Managing a local distribution utility is much different. In terms of number of employees, my organization, with 145 employees, is in the 99th percentile of public gas systems. We’re one of the very largest. The typical APGA member has five employees who all report in and out of the same building every day. There are no pumping or compressor stations, no SCADA systems or control rooms and very few moving parts.
We’re pleased the latest draft of the API document recognizes that, for small systems with just a handful of employees, all the provisions of the recommended practice may not be appropriate. APGA is developing guidelines for managing safety in public gas systems, building off of the same 10 basic elements in the API document, but at a level appropriate for public gas utilities. We hope our guidance document will be ready by the middle of 2015.
Does APGA foresee any major construction projects by its members?
Lozano: We do not and that is more a function of how a local utility operates compared to a transmission pipeline. Local utilities transport gas from their transmission pipeline supplier to residential, commercial and industrial customers. To the extent new residential, commercial or industrial developments are added in any utility’s area, these tend to result in incremental additions to the distribution piping network. There is nothing on the distribution end of the business that is equivalent to what is occurring at the production end where new pipelines have to be built to connect new gas supply sources into the pipeline system.

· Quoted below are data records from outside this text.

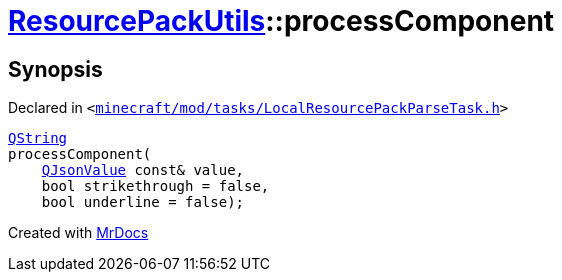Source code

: [#ResourcePackUtils-processComponent-0f7a]
= xref:ResourcePackUtils.adoc[ResourcePackUtils]::processComponent
:relfileprefix: ../
:mrdocs:


== Synopsis

Declared in `&lt;https://github.com/PrismLauncher/PrismLauncher/blob/develop/launcher/minecraft/mod/tasks/LocalResourcePackParseTask.h#L28[minecraft&sol;mod&sol;tasks&sol;LocalResourcePackParseTask&period;h]&gt;`

[source,cpp,subs="verbatim,replacements,macros,-callouts"]
----
xref:QString.adoc[QString]
processComponent(
    xref:QJsonValue.adoc[QJsonValue] const& value,
    bool strikethrough = false,
    bool underline = false);
----



[.small]#Created with https://www.mrdocs.com[MrDocs]#
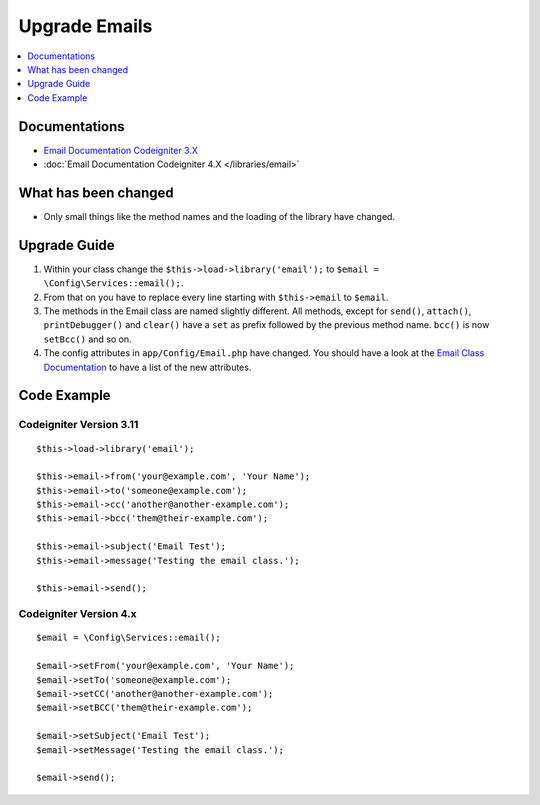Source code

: Upgrade Emails
##############

.. contents::
    :local:
    :depth: 1


Documentations
==============

- `Email Documentation Codeigniter 3.X <http://codeigniter.com/userguide3/libraries/email.html>`_
- :doc:`Email Documentation Codeigniter 4.X </libraries/email>`


What has been changed
=====================
- Only small things like the method names and the loading of the library have changed.

Upgrade Guide
=============
1. Within your class change the ``$this->load->library('email');`` to ``$email = \Config\Services::email();``.
2. From that on you have to replace every line starting with ``$this->email`` to ``$email``.
3. The methods in the Email class are named slightly different. All methods, except for ``send()``, ``attach()``, ``printDebugger()`` and ``clear()`` have a ``set`` as prefix followed by the previous method name. ``bcc()`` is now ``setBcc()`` and so on.
4. The config attributes in ``app/Config/Email.php`` have changed. You should have a look at the `Email Class Documentation </libraries/email.html#setting-email-preferences>`__ to have a list of the new attributes.

Code Example
============

Codeigniter Version 3.11
------------------------
::

    $this->load->library('email');

    $this->email->from('your@example.com', 'Your Name');
    $this->email->to('someone@example.com');
    $this->email->cc('another@another-example.com');
    $this->email->bcc('them@their-example.com');

    $this->email->subject('Email Test');
    $this->email->message('Testing the email class.');

    $this->email->send();

Codeigniter Version 4.x
-----------------------
::

    $email = \Config\Services::email();

    $email->setFrom('your@example.com', 'Your Name');
    $email->setTo('someone@example.com');
    $email->setCC('another@another-example.com');
    $email->setBCC('them@their-example.com');

    $email->setSubject('Email Test');
    $email->setMessage('Testing the email class.');

    $email->send();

The Pipeline Safety Act is due for reauthorization in 2015. What issues does APGA expect will come up?
Lozano: I expect we will continue to see issues stemming from the 2010 San Bruno incident. The USA Today articles as well as the methane emission project undertaken by the Environmental Defense Fund and Google will likely make bare steel and cast-iron replacement an issue for discussion. We may also have debate over leak detection technology and practices, whether leak detection and repair should continue to focus on safety or be driven by concerns about methane as a greenhouse gas.

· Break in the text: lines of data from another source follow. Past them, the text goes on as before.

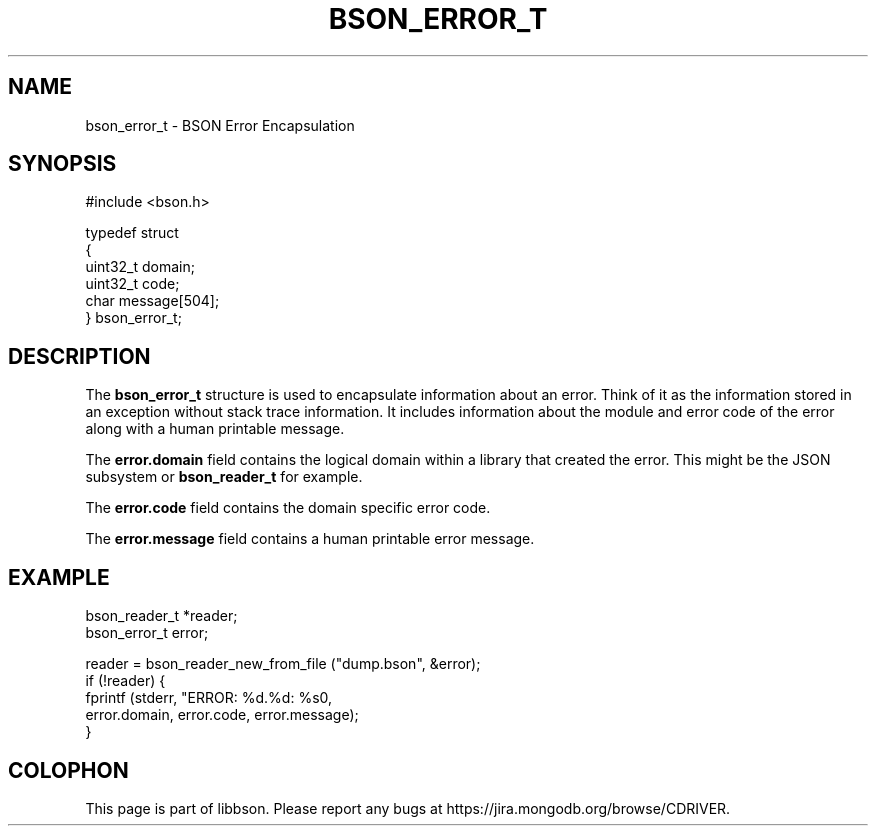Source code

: .\" This manpage is Copyright (C) 2014 MongoDB, Inc.
.\" 
.\" Permission is granted to copy, distribute and/or modify this document
.\" under the terms of the GNU Free Documentation License, Version 1.3
.\" or any later version published by the Free Software Foundation;
.\" with no Invariant Sections, no Front-Cover Texts, and no Back-Cover Texts.
.\" A copy of the license is included in the section entitled "GNU
.\" Free Documentation License".
.\" 
.TH "BSON_ERROR_T" "3" "2014-05-29" "libbson"
.SH NAME
bson_error_t \- BSON Error Encapsulation
.SH "SYNOPSIS"

.nf
.nf
#include <bson.h>

typedef struct
{
   uint32_t domain;
   uint32_t code;
   char     message[504];
} bson_error_t;
.fi
.fi

.SH "DESCRIPTION"

The
.BR bson_error_t
structure is used to encapsulate information about an error. Think of it as the information stored in an exception without stack trace information. It includes information about the module and error code of the error along with a human printable message.

The
.B error.domain
field contains the logical domain within a library that created the error. This might be the JSON subsystem or
.BR bson_reader_t
for example.

The
.B error.code
field contains the domain specific error code.

The
.B error.message
field contains a human printable error message.

.SH "EXAMPLE"

.nf
.nf
bson_reader_t *reader;
bson_error_t error;

reader = bson_reader_new_from_file ("dump.bson", &error);
if (!reader) {
   fprintf (stderr, "ERROR: %d.%d: %s\n",
            error.domain, error.code, error.message);
}
.fi
.fi


.BR
.SH COLOPHON
This page is part of libbson.
Please report any bugs at
\%https://jira.mongodb.org/browse/CDRIVER.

Our overriding concern is that public gas systems are often an afterthought when regulations are written. If you look at the major regulatory issues of the last few years – public awareness, control room management and now PSMS – all addressed problems that arose on the big interstate lines. The final products, however, did not differentiate between the needs of the larger interstate pipeline operators and the smaller local public gas utilities. We will continue to encourage Congress and PHMSA to carefully consider the impact their laws and regulations will have on the citizens of communities served by public gas systems.